Do you ever feel like you are on a chronic illness rollercoaster? Where you never know where you will be or how you will feel from one hour to the next?
Now I am not talking about highs and lows that can come with some mental health diagnoses, I am talking about pain and fatigue. Recently I have been finding it hard to plan my days because I can wake up feeling good and plan out my rests and my days activities. Then not even an hour later I feel like I just ran a marathon and my head is pounding.
It feels like a rollercoaster, when you are terrified because you don’t know how high you are or where the drop will come, and when it does it’s like you cannot breathe! Its scary and overwhelming and joyful at times but still you want to go again haha
Well my pain and fatigue have both amped up since our time in court to get our benefits back.
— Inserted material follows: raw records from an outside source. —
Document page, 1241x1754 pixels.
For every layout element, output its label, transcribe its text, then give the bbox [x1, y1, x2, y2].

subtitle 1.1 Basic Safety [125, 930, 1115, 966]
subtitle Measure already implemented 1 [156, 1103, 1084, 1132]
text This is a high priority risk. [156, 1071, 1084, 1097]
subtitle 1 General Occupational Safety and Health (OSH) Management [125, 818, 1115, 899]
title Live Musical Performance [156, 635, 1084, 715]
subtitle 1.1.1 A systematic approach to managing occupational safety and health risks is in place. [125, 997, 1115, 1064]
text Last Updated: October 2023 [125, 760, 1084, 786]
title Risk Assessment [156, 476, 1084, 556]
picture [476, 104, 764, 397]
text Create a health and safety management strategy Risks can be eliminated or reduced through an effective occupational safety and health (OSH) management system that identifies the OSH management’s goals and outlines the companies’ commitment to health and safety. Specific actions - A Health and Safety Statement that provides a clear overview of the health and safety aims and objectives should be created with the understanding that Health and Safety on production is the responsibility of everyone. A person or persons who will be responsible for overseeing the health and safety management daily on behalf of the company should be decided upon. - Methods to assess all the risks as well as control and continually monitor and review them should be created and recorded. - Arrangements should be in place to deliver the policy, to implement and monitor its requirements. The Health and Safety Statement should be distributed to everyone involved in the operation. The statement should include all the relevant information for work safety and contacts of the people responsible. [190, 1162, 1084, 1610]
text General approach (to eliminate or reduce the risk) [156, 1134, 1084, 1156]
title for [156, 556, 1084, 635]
I have things I want to do each day like take the dogs on a short walk, or do a little yoga, but by the end of the day I find I have done neither! I have in general been waking up feeling pretty good and planning to do these things, but then the pain and fatigue set in and I end up spending the day like a zombie.
It is the never knowing quite how my fatigue and pain will manifest which is the thing that reminds me most of a rollercoaster. It feels like I could cope more if it were steady and I knew where I was every day, I could get used to it and find ways to keep doing the things I need to.
But the chronic illness rollercoaster right now just feels so up and down, scary and unpredictable. I have had bloods taken to see if it is my thyroid causing some of the problems, I am grateful my doctor doesn’t just assume it is the fibromyalgia. But still I think I would like to get off now if that’s OK and get my feet on the ground find a new norm and feel more stable you know?